# FF++ Pipeline Audit - Step 7 & Step 8 Verification

This notebook verifies:
- **Step 7**: Constrained batching (method mixing, video_id anti-correlation)
- **Step 8**: Deployment realism augmentations
- **Lazy caching**: Cache hit/miss rates

## 1. Clone Repository

In [None]:
!git clone https://github.com/Incharajayaram/Team-Converge.git /content/Team-Converge
%cd /content/Team-Converge/Finetune1

## 2. Install Dependencies

In [None]:
!pip install -q mediapipe pyyaml tqdm

## 3. Upload FF++ Data (ZIP file)

Upload your `ffpp_data.zip` file when prompted. The zip should contain the raw FF++ videos.

In [None]:
from google.colab import files
import os

print("Upload your ffpp_data.zip file...")
uploaded = files.upload()

# Get the uploaded filename
zip_filename = list(uploaded.keys())[0]
print(f"Uploaded: {zip_filename}")

In [None]:
# Extract to /content/data/raw/ffpp
!mkdir -p /content/data/raw/ffpp
!unzip -q "{zip_filename}" -d /content/data/raw/ffpp
!ls -la /content/data/raw/ffpp | head -20
print(f"\nTotal files: {len(os.listdir('/content/data/raw/ffpp'))}")
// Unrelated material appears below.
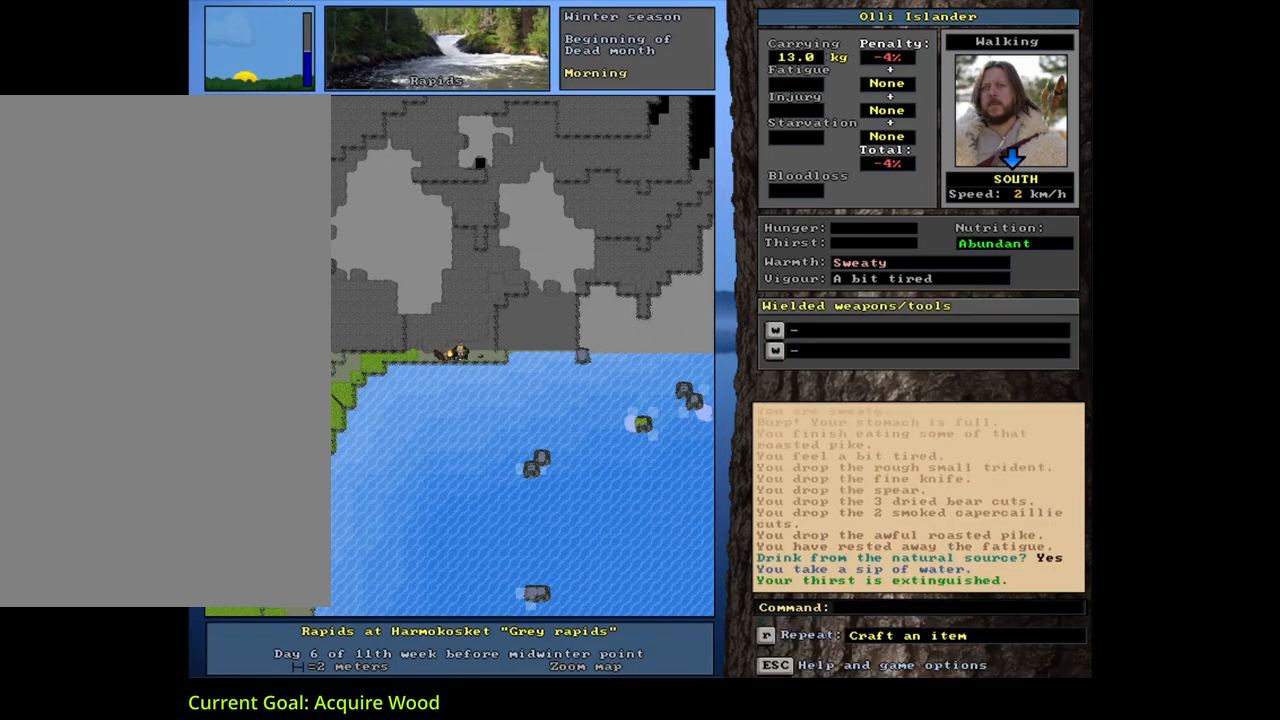
{"keys": ["ctrl_l"], "mouse": [], "events": [[233, "ctrl_l", "down"], [350, "num7", "down"], [483, "num7", "up"]]}
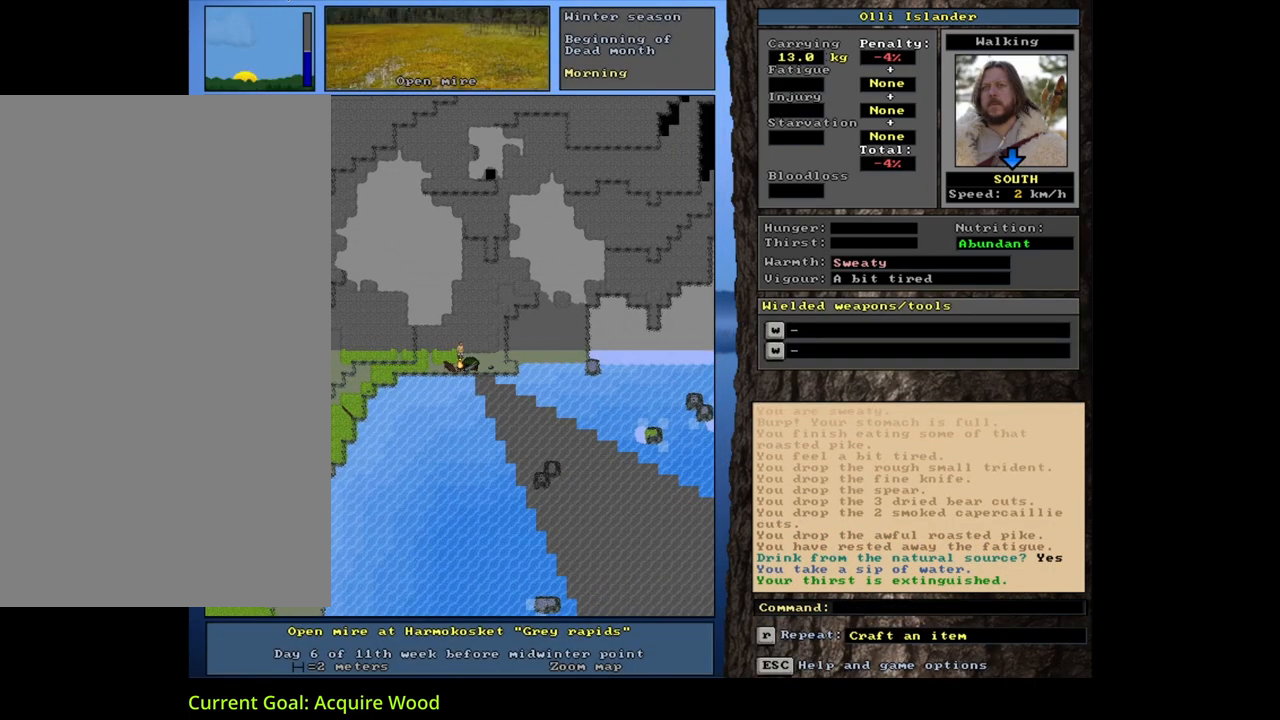
{"keys": [], "mouse": [], "events": [[150, "num1", "down"], [217, "num1", "up"], [267, "ctrl_l", "up"]]}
## 4. Run Audit Mode (300 steps)

This will:
- Validate Step 7 batch constraints every 25 batches
- Dump 32 augmented samples for visual inspection
- Track cache hit/miss rates

In [None]:
!python train.py --config config.yaml \
    --override dataset.ffpp_root=/content/data/raw/ffpp \
    --override caching.cache_dir=/content/cache/faces \
    --audit_steps 300 \
    --audit_every 25 \
    --dump_aug 32

## 5. View Audit Report

In [None]:
import json
with open('artifacts/reports/audit_report.json') as f:
    report = json.load(f)
    
print("=" * 50)
print("AUDIT REPORT SUMMARY")
print("=" * 50)
print(f"Total batches: {report['total_batches']}")
print(f"Valid batches: {report['valid_batches']} ({100*report['valid_batches']/report['total_batches']:.1f}%)")
print(f"Method mixing OK: {report['method_mixing_ok']}")
print(f"Video ID violations: {report['video_violations']}")
print(f"Group ID violations: {report['group_violations']}")
print(f"Group relaxed (fallback): {report['group_relaxed']}")
print(f"\nCache hit rate: {report['cache_hit_rate']:.2%}")
print(f"Avg data_time: {report['avg_data_time']:.3f}s")
print(f"Avg step_time: {report['avg_step_time']:.3f}s")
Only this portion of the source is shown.